Czarne skrzynki Airbusa Air France, który wpadł do Atlantyku 1 czerwca 2009 roku, można odczytać - poinformowali francuscy śledczy, badający wciąż nieustalone przyczyny katastrofy.
Czarne skrzynki z lotu 447 nadają się do oczytu. Nowy raport latemFot. PAP/EPA/EMMA FOSTER

Czarne skrzynki wyłowiono z oceanu na początku maja. Jak podał francuski urząd bezpieczeństwa lotnictwa cywilnego, w ciągu weekendu śledczy zgrali materiały pochodzące z rejestratora parametrów lotów i rejestratora głosu z kokpitu w ciągu dwóch ostatnich godzin lotu.

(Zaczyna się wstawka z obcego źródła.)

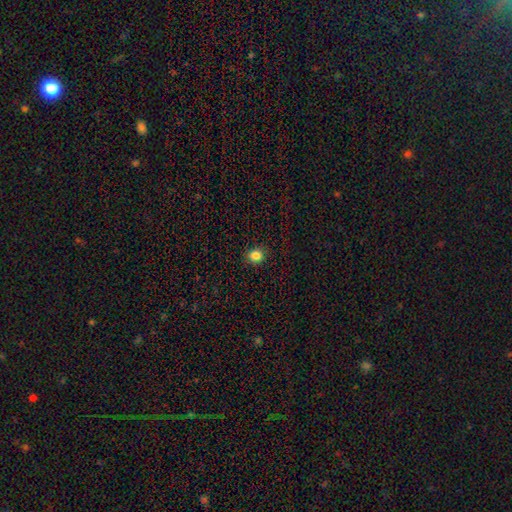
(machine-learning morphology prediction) Smooth or featured: smooth — 84% (star or artifact — 12%)
How rounded: round — 80% (in between — 20%)
Merging: none — 91% (minor disturbance — 6%)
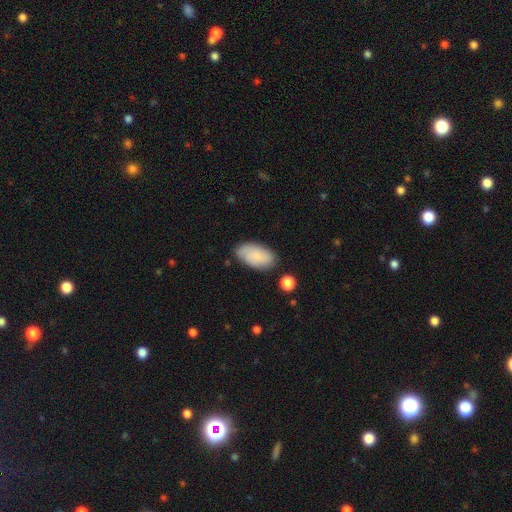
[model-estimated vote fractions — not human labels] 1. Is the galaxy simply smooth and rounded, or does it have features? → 79% smooth, 14% featured or disk, 6% star or artifact.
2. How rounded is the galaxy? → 94% in between, 3% round, 3% cigar-shaped.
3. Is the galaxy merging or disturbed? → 76% none, 17% minor disturbance, 4% major disturbance, 3% merger.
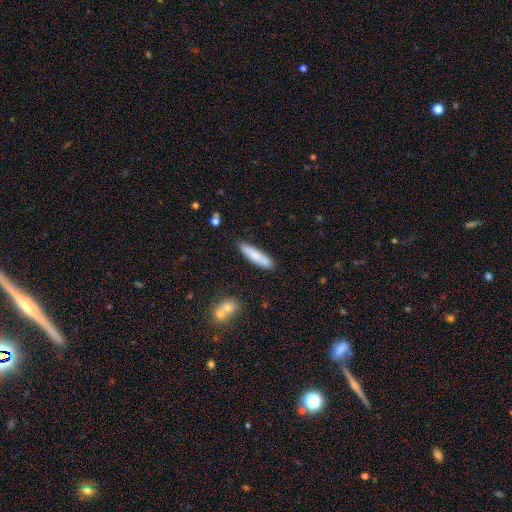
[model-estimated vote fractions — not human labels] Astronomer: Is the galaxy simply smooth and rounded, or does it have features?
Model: smooth — 77%.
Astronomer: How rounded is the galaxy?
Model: cigar-shaped — 79%.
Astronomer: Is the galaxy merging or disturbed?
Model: none — 81%.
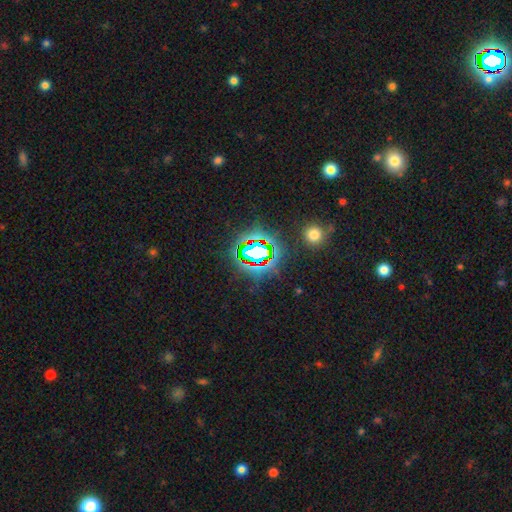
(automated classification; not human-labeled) Smooth or featured?
  - star or artifact: 74% *
  - smooth: 14%
  - featured or disk: 11%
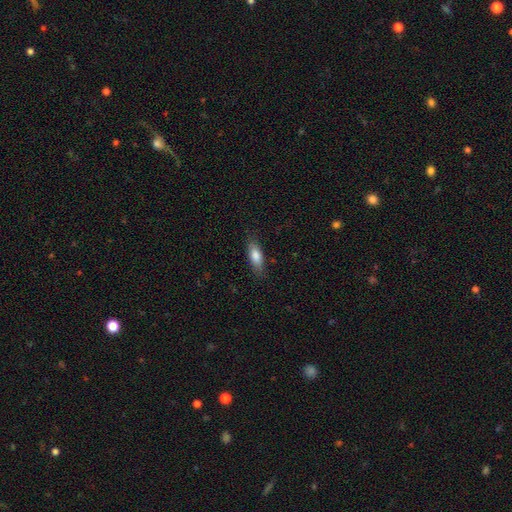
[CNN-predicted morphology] A smooth galaxy with no disk features (81%) that is in between round and cigar-shaped (66%). Merging: none (83%).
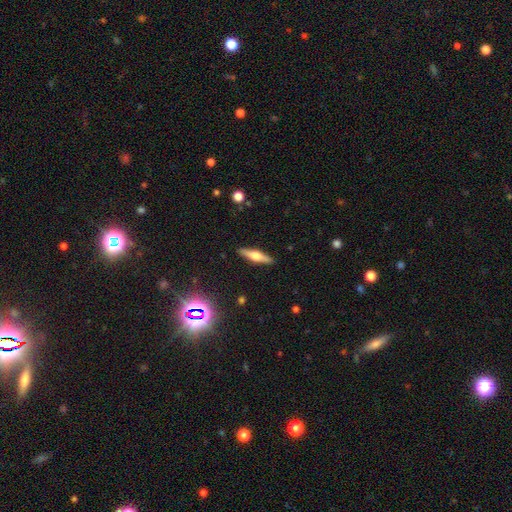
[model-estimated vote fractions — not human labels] This appears to be a featured or disk galaxy (58%) viewed edge-on (96%) with a rounded central bulge (91%). Merging: none (90%).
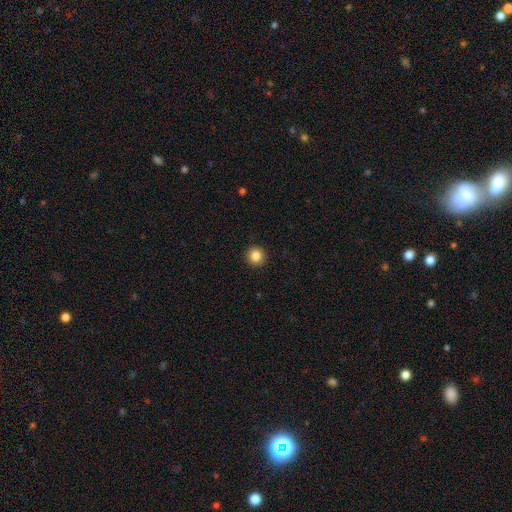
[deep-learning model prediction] smooth 85%, star or artifact 10%, featured or disk 5%. Down the decision tree: how rounded — round (95%); merging — none (93%).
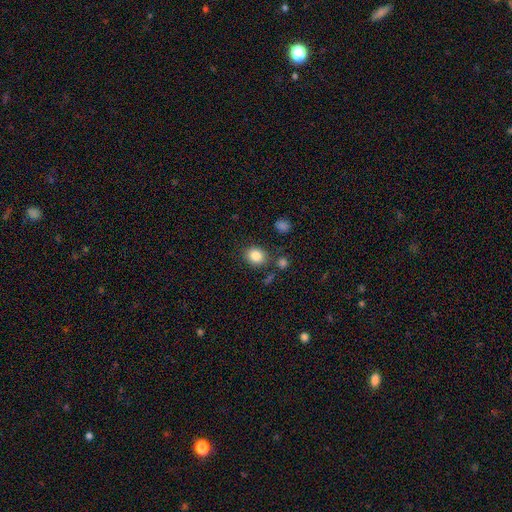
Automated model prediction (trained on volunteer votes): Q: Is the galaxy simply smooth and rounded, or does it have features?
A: smooth — 85%.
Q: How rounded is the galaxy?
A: round — 66%.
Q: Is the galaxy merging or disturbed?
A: none — 79%.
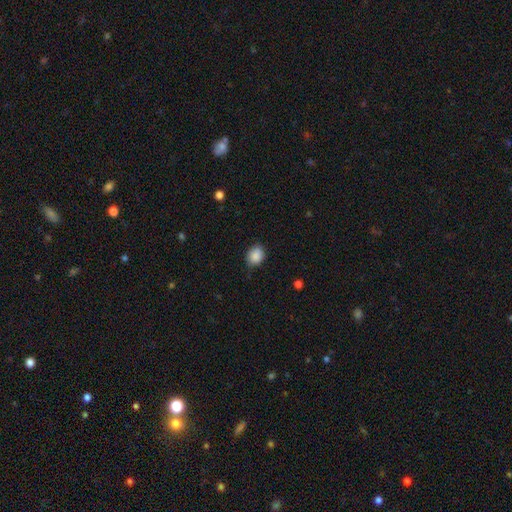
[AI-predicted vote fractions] Smooth or featured? Predicted: smooth (p=0.88). How rounded? Predicted: in between (p=0.59). Merging? Predicted: none (p=0.73).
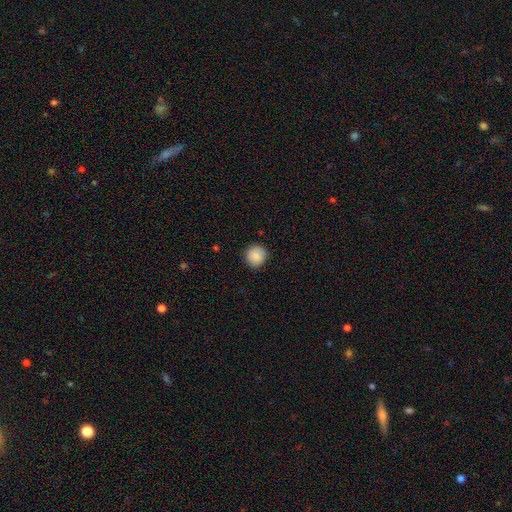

Poinformował, że analizowanie danych potrwa kilka tygodni i nowy raport, z ich uwzględnieniem, będzie gotowy latem. W ubiegłym tygodniu informowano, że siedem kart pamięci będzie wyjętych z każdej ze skrzynek, oczyszczonych, wysuszonych i zbadanych, a dane będą skopiowane na komputery urzędu.

Na początku kwietnia odkryto szczątki lotu 447 z Rio de Janeiro do Paryża, w którym zginęło 228 osób. Do tej pory udało się odnaleźć szczątki jedynie 54 osób, zdecydowaną większość bezpośrednio po katastrofie.

Najwięcej zwolenników ma hipoteza, według której katastrofę spowodowało zatkanie ciśnieniowego wskaźnika prędkości lotu (tzw. rurki Pitota) przez osadzający się lód. Wskaźnika tego nie odnaleziono.